While opening a new location for his family’s restaurant and getting all of the food suppliers situated, that’s when it hit DiCicco that this process needed technology.

Fortunately, he knew a little something about that. An executive at Snap, leading the company’s international revenue growth, he leveraged that knowledge and teamed up with Erek Benz, co-founder of real estate marketplace CREXi, to develop Zitti to put independent restaurants on an equal footing, technology-wise, with large chains.

What resulted is a payment software platform that streamlines the transaction between restaurants and food suppliers through payment, price comparison and vendor discoverability tools.

“Food pricing optimization is the future of the restaurant business,” he told TechCrunch. “Much of the emerging technology has focused on ordering and inventory management, but what is severely lacking is the actual business intelligence to help restaurants make smarter purchasing decisions. That’s a big part of our mission.”

Zitti launched in March 2022 after taking in $4 million of pre-seed funds in late 2021. DiCicco’s restaurant and his family’s restaurants were the first beta customers.

In the last two months, the company started charging for its product — $150 per month, per restaurant location — and is seeing “really good sales traction as we ramp up our sales efforts,” DiCicco said.

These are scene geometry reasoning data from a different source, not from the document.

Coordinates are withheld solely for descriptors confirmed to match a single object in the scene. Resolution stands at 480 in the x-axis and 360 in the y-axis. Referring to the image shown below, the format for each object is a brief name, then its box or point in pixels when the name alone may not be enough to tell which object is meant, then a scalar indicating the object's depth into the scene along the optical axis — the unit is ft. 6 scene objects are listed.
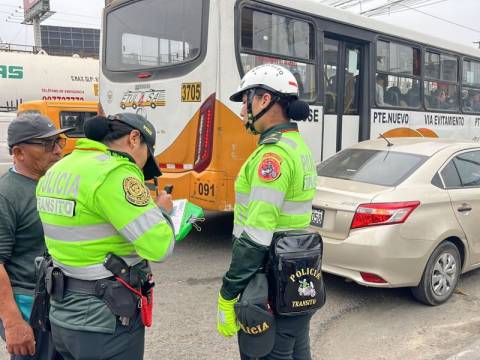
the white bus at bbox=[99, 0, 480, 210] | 18.71
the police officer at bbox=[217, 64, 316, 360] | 7.02
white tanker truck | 50.19
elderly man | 7.09
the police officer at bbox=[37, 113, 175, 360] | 6.00
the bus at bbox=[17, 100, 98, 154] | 33.09
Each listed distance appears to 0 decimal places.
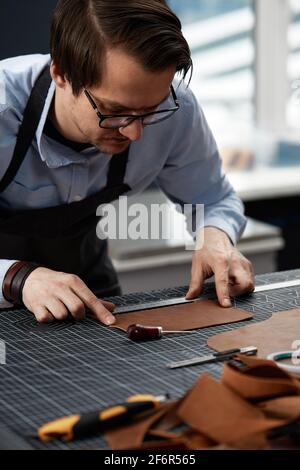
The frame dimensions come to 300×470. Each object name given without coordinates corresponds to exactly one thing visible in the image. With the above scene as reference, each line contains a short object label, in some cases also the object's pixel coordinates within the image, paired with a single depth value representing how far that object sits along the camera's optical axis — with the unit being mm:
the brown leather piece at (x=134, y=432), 1308
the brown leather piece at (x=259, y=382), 1383
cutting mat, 1413
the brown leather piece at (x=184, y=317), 1705
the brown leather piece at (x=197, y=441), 1306
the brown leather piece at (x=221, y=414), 1301
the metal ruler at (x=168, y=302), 1796
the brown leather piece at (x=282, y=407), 1356
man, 1712
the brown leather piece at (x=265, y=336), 1602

“Our objective to save the money on their food costs is more than that amount, and ideally many times over, so it’s been received incredibly well,” he added. “We’ve already had a significant amount of conversions from our pilot group to become customers.”

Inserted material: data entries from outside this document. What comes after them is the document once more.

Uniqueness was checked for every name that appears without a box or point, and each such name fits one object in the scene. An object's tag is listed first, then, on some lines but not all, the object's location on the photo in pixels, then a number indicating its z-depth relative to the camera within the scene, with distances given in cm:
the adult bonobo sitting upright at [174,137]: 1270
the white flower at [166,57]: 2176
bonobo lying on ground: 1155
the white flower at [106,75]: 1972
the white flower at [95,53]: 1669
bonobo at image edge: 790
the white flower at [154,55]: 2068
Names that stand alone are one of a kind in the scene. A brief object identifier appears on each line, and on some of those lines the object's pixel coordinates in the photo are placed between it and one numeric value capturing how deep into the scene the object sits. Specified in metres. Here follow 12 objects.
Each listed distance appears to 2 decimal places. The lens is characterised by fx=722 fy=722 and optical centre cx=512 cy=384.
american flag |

The company is now back with $3.5 million in a seed round co-led by Oceans Ventures and Serena Ventures with Crossbeam, its pre-seed investor, also participating. In total, the company has raised $7.5 million since DiCicco and Benz started working on the company in 2019.

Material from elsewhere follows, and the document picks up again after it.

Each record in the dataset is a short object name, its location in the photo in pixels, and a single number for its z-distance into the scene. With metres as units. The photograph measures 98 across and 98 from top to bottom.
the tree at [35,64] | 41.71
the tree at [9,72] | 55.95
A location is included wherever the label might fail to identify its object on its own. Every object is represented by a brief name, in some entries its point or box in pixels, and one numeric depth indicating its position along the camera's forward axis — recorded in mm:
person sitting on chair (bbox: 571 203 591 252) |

The funding will be deployed into technology development with artificial intelligence and additional automation being added to the platform soon. One of DiCicco’s goals is to be able to show pricing changes in real time and then use AI to predict how a certain product will be priced over the next year.

Meanwhile, Zitti is currently focused on the Southern California and Chicago markets and also sees Austin as an emerging market, DiCicco said.

“The next steps of the company are expanding into new markets, but we are taking a city-by-city approach,” he added. “That will be important as we build density on both the restaurant and supplier side so that we can have more market intelligence and therefore more pricing intelligence.”